The bisected ghost cavorted in front of me, his intestines bobbing. I took a deep breath to steady myself. This was his death body. He'd probably died in some industrial accident and could now revert to that "form" at will. Knowing this, though, didn't make the sight any less gruesome.
"Jaime?" Hope said again.
"Sorry," I said as the ghost pranced between us. I forced my gaze to Hope. "Are you getting anything?"
"I think so. Weak, though. Just random images. Blood, crying It's faint, which could mean it's old-"
The pioneer woman leapt through Hope. Her scalp was ripped off, bloodied skull exposed over empty bird-pecked eye sockets. I slapped my hand over my mouth as I shrieked.
Hope caught my arm to steady me.
"Just ghosts," I said before she could speak. "I shouldn't have interrupted. Go back to what you were doing."
As I hurried away, the ghosts pranced and darted around me in their death bodies, the Victorian woman wasted and naked-a dancing skeleton sheathed in gray skin.
"Not bothering you, are we?" she trilled. "Shall we stop?"
"Yes," lisped the pioneer woman, her tongue half gone, her empty eye sockets turned my way. "Shall we stop?"
She mimicked the younger woman's proper accent. The man joined in and all three circled me, chanting, "Shall we stop? Shall we stop?"
"Jaime?"
I turned to see Jeremy in the office doorway.
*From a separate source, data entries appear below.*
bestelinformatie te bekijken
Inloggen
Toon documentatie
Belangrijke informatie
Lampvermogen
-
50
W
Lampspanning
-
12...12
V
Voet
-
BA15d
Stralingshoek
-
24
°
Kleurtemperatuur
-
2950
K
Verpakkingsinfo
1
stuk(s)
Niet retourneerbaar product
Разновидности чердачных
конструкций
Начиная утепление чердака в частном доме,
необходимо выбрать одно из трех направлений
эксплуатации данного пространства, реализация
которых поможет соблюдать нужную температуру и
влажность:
He strode over, his hand going to my arm. Then he looked around, his face hardening. "Ghosts?"
I nodded.
The pioneer woman circled Jeremy. "Oooh, look, a proper gentleman. Isn't he a fine one?"
"Very fine," the younger woman said. "Very proper. Too much a gentleman for the likes of this whore."
I wheeled on her, then chomped my lip hard enough to taste blood.
Don't give them the satisfaction, Nan always said. Let them see they're getting to you, and you've lost.